D: Evidence is level 3 (nonanalytical studies [eg, case reports or case series]) or 4 (expert opinion), or extrapolated evidence from studies rated as 2+ (well-conducted case-control or cohort studies with a low risk of confounding bias or chance and a moderate probability that the relationship is causal).

ACOG recommendation grading.

Level A: based on good and consistent scientific evidence.

Level B: based on limited or inconsistent scientific evidence.

Level C: based primarily on consensus and expert opinion.

§

ACCP recommendation grading.

1A: Strong recommendation, high-quality evidence.

1B: Strong recommendation, moderate-quality evidence.

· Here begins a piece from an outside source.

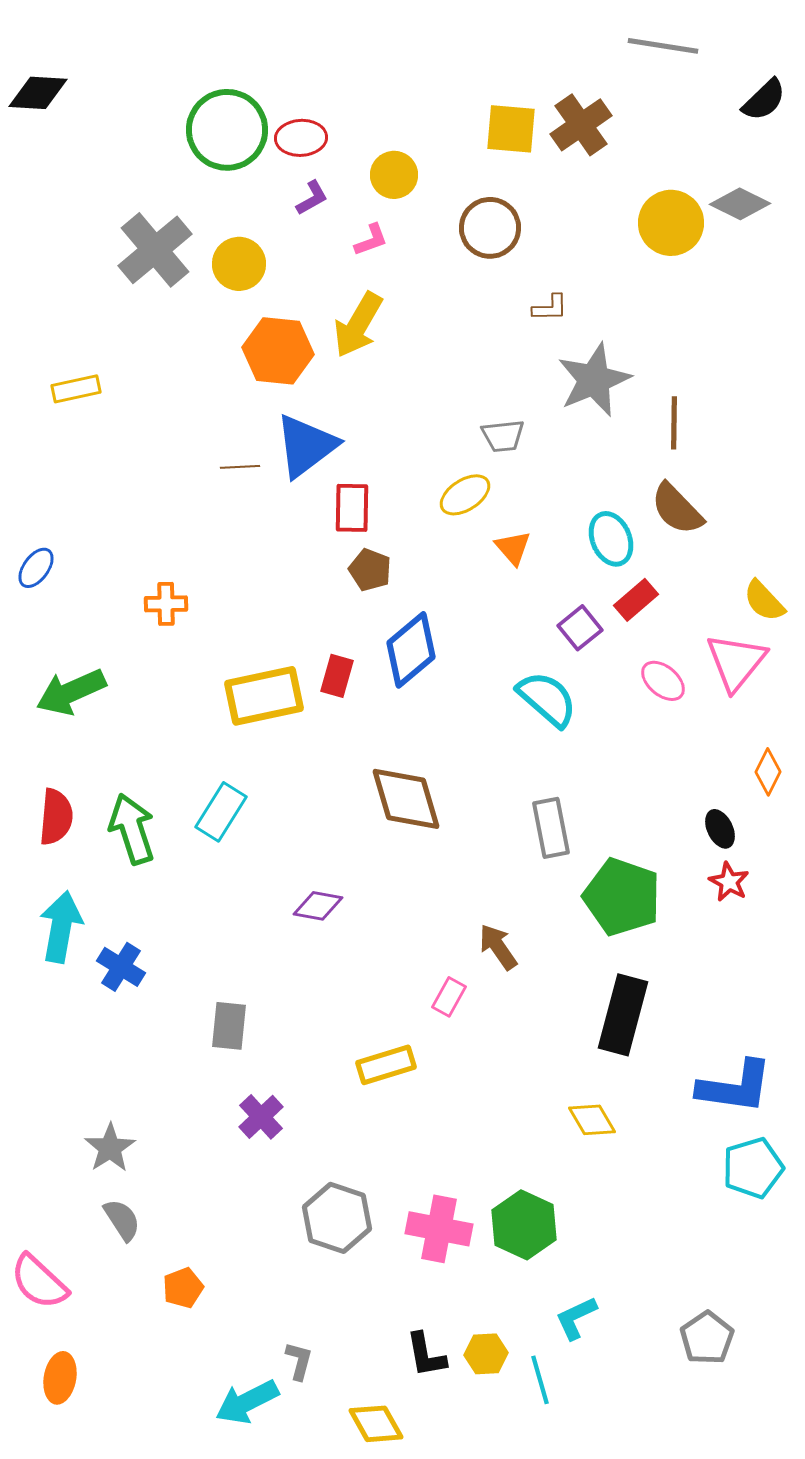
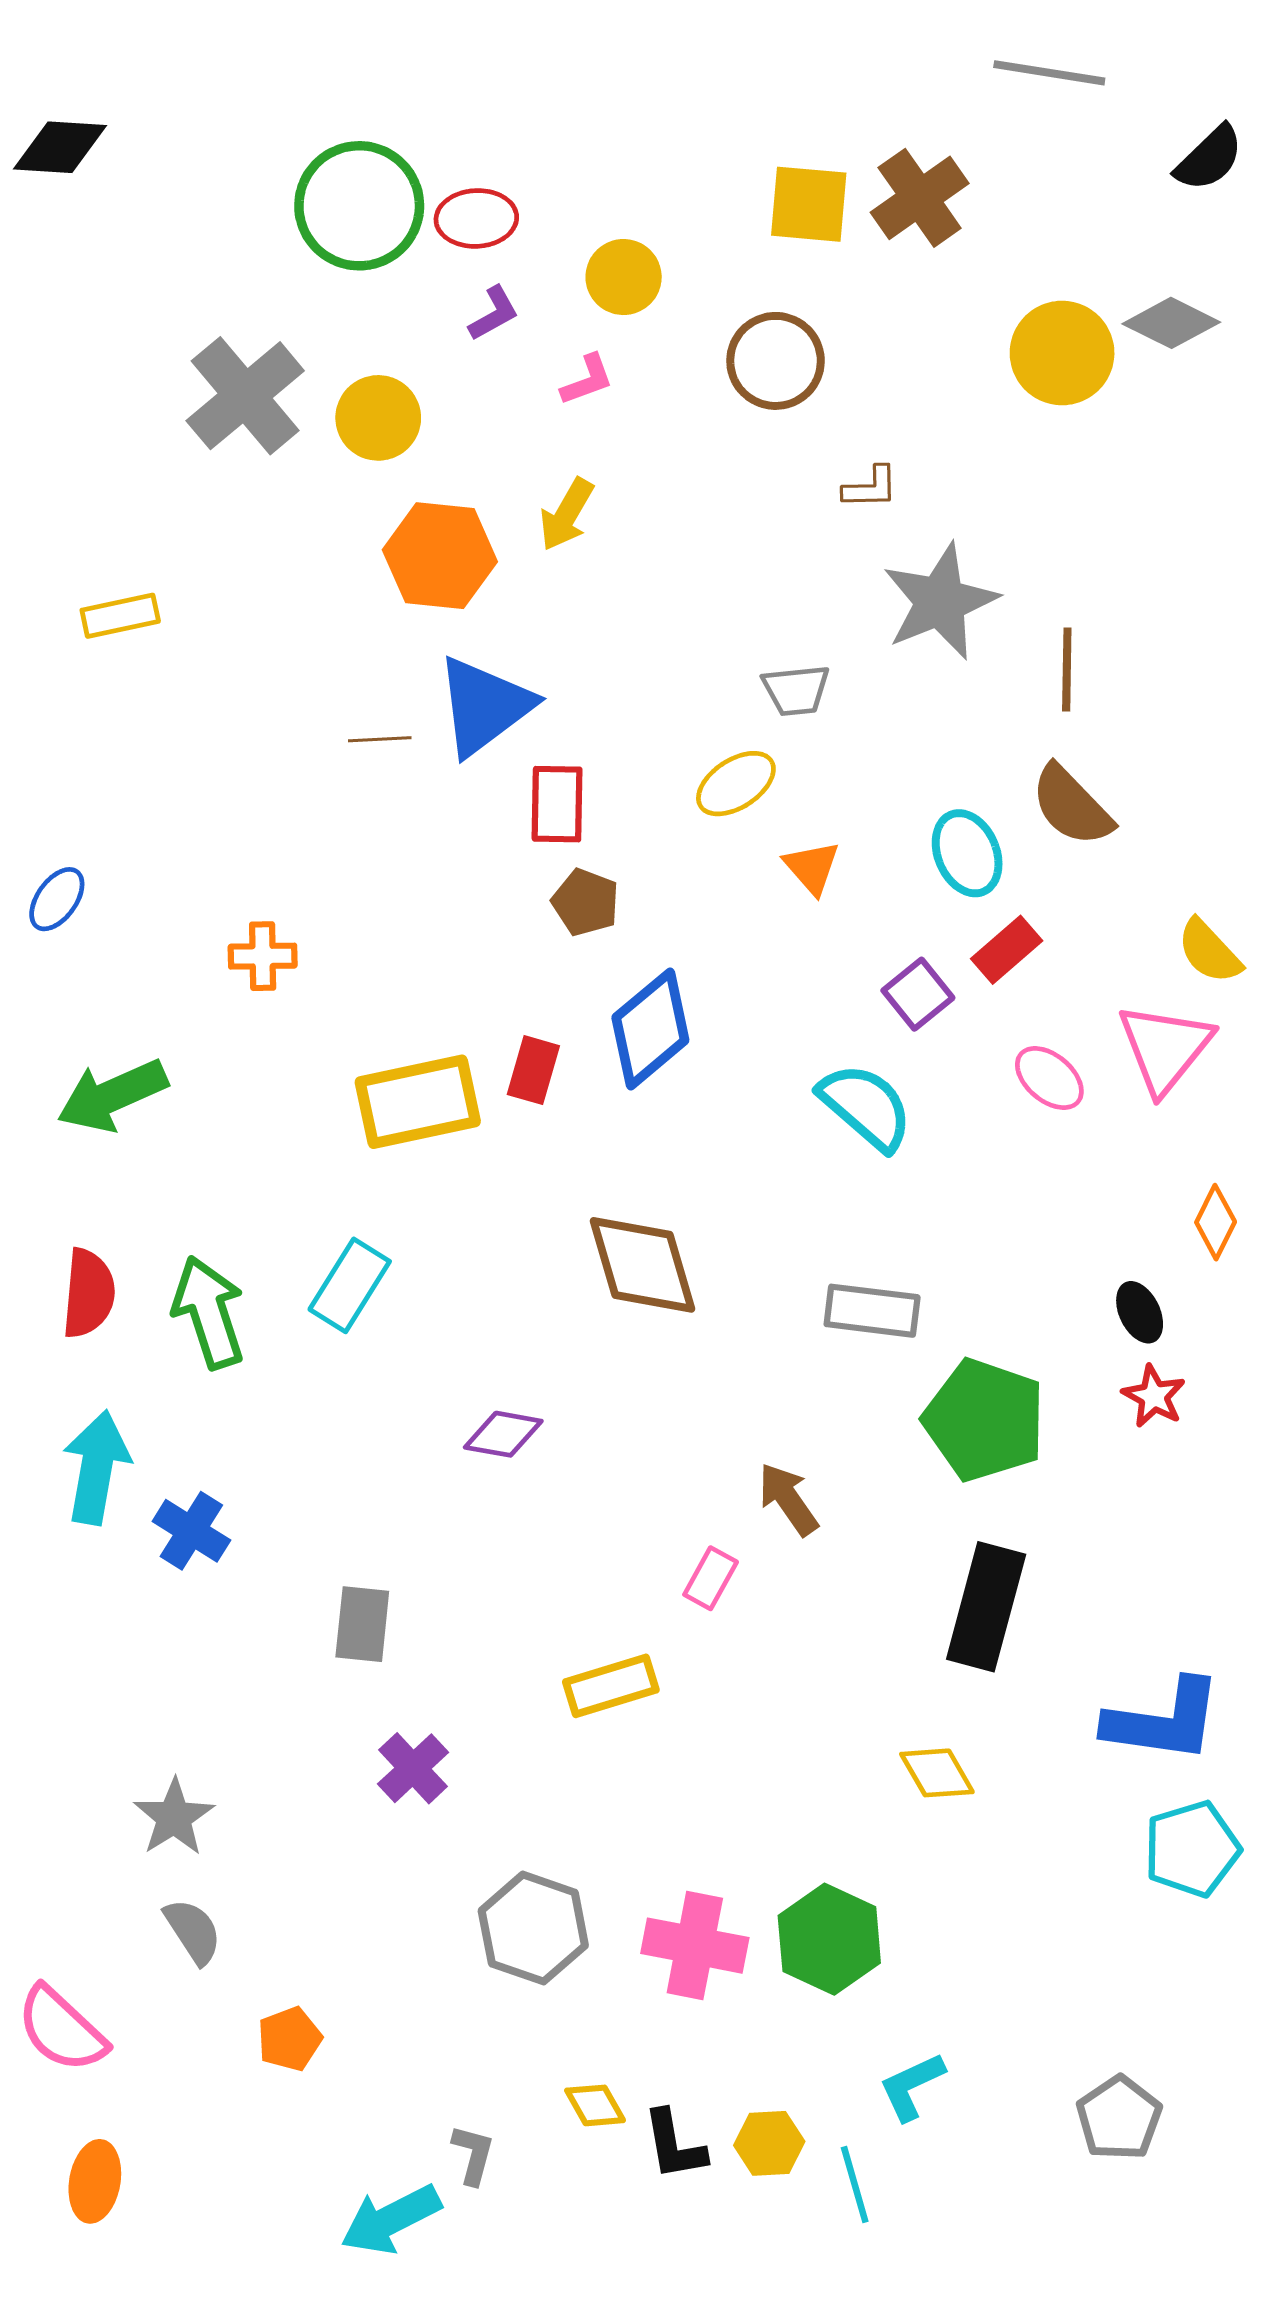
yellow arrow: (358, 325) -> (567, 514), size x0.7
gray rectangle: (551, 828) -> (872, 1311), turned -72
yellow diamond: (376, 1424) -> (595, 2105), moved, size x0.7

1C: Strong recommendation, low- or very-low-quality evidence.

2A: Weak recommendation, high-quality evidence.

2B: Weak recommendation, moderate-quality evidence.

2C: Weak recommendation, low- or very-low-quality evidence.

||

Risk factor weighting.

+1 (for each risk factor): immobility and/or dehydration; current systemic infection, preeclampsia in current pregnancy, assisted reproduction (antepartum only), multiple pregnancy, elective cesarean delivery, midcavity or rotational operative delivery, prolonged labor (>24 h), postpartum hemorrhage (>1 L or transfusion), preterm birth <37 weeks in current pregnancy, gross varicose veins, smoker, parity ≥3, obesity with BMI ≥30, age >35 years, family history of unprovoked or estrogen-related VTE in first-degree relative.

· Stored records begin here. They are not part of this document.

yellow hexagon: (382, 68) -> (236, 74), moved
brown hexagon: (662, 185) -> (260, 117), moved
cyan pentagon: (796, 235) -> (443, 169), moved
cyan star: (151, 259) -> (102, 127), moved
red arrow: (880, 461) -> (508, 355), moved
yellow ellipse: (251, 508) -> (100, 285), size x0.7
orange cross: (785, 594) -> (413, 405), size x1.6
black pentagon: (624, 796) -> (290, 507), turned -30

+2 (for each risk factor): cesarean delivery in labor, obesity with BMI ≥40.

+3 (for each risk factor): hyperemesis, any surgical procedure except immediate repair of the perineum, medical comorbidity (eg, cancer, heart failure, active systemic lupus erythematosus, inflammatory polyarthropathy or inflammatory bowel disease, nephrotic syndrome, type I diabetes mellitus with nephropathy, sickle cell disease, current intravenous drug use.

+4 (for each risk factor): ovarian hyperstimulation syndrome (first trimester only).